Figure 7. Bradykinin facilitates the micturition reflex in part by increased purinergic responsiveness

Representative infusion cystometric recordings obtained from (separate) anaesthetized rats, illustrating urinary bladder contractions following infusion of physiological saline (A; 0.04 ml min−1) and then followed by infusion of bradykinin (B; 100 μm). In a separate series of experiments, bradykinin (100 μm) was infused in the presence of the B2 receptor antagonist Hoe-140 (C; 10 μm) or in the presence of the non-selective P2 receptor antagonist PPADS (D; 10 mm). E and F, bradykinin (BK) facilitates the micturition reflex as indicated by a significant decrease in intercontractile interval (ICI) between voiding episodes (n = 4, **P < 0.01) and increased bladder contraction amplitude (BCA; n = 4, *P = 0.03). These changes in urodynamic function were significantly attenuated following pretreatment with the B2 receptor antagonist Hoe-140 (10 μm) or the P2 purinergic receptor antagonist PPADS (10 mm).

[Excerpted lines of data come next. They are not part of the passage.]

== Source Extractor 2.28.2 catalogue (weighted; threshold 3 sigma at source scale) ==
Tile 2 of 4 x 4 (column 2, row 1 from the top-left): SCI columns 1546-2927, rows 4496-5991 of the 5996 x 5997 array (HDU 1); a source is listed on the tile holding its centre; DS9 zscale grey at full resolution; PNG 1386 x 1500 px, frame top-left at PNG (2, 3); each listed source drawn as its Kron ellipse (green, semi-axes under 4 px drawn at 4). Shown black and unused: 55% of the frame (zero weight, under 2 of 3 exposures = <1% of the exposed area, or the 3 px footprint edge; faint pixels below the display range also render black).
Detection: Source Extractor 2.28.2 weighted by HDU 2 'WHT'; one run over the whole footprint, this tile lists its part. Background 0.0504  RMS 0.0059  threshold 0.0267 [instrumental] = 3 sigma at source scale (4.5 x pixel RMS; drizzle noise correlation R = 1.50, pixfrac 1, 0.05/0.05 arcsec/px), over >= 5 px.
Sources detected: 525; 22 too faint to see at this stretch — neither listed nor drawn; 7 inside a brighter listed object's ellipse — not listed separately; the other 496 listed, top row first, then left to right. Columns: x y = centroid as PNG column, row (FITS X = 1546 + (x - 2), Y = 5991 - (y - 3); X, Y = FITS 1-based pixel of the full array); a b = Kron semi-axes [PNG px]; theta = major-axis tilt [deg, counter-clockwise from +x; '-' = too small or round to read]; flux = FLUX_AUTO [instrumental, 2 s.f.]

Figure 8. Cyclophosphamide (24 h)-induced bladder hyperreflexia involves B1 and B2 receptors

A, rats pretreated with CYP (24 h) displayed bladder hyperreflexia as indicated by a significant decrease in ICI and increase in non-voiding contractions (NVCs). B, following instillation of B1 receptor antagonist, des-Arg10-Hoe-140 (100 nm), a significant attenuation of the frequency of NVCs was observable. C, discontinuous recording from a rat (CYP (24 h)-treated) prior to administration of Hoe-140 (10 μm). D, Hoe-140 (10 μm) had no significant effect on the frequency of NVCs but did significantly increase the ICI of CYP-treated rats.